护士的动作很熟练,她稳稳地握住时星柠发颤的手,精准地将针管扎入她的静脉。一边推药,一边还忍不住嘟囔:“学习再重要,也没有身体重要啊,现在的大学生,真是……”
“萧……曜野?”时星柠的声音突然响起,带着一丝不确定的颤抖。
她抬起手,轻轻抚上萧曜野一直紧蹙的眉头,指尖因为紧张而微微发颤,眼睛里写满了不可置信,仿佛不敢相信眼前的人是真实存在的。
“嗯,”萧曜野应了一声,声音依旧平淡,可只有他自己知道,此刻他的心跳有多快,“是我。”
时星柠的眼眶瞬间红了,大颗大颗的眼泪在眼眶里打转,身体也因为情绪激动,依旧有着轻微的颤抖。她嘴唇动了动,像是鼓足了很大的勇气,才试探性地、用几乎细不可闻的声音问:“可不可以……抱一下?”

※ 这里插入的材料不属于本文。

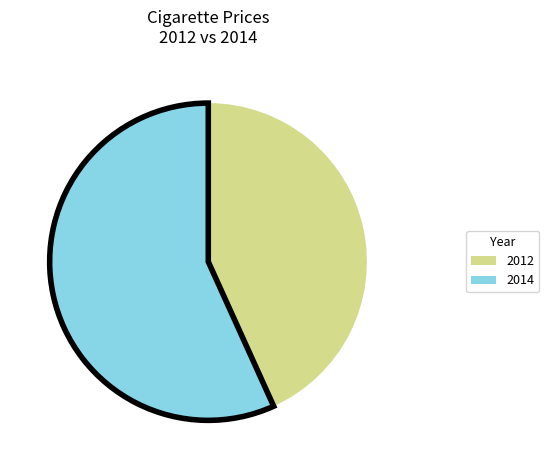

Is there a majority slice in this chart?

Yes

“好。”萧曜野的回答简洁利落,没有丝毫犹豫。他伸出手臂,将时星柠轻轻圈入怀中。
时星柠把脸埋进他的怀里,贪婪地呼吸着他身上熟悉的、清冽的松木香气。一股热流从她的眼角滑落,浸湿了萧曜野的衬衫。
原来,梦里的拥抱是有温度的啊。
她悄悄收紧了环抱着他腰的手,把脸埋得更深了些。这一刻的温暖和安心,让她无比贪恋,只想永远这样待在他怀里,不用醒过来面对那些痛苦。
萧曜野的手臂呈一个极其小心的弧度,环住时星柠。
他的动作轻得像怕惊扰了沉睡的蝶,指腹悬在她后背上方几毫米处,既想给予支撑,又怕那微乎其微的压力会让她不适——仿佛怀中人是件薄胎白瓷,稍一用力就会碎成齑粉。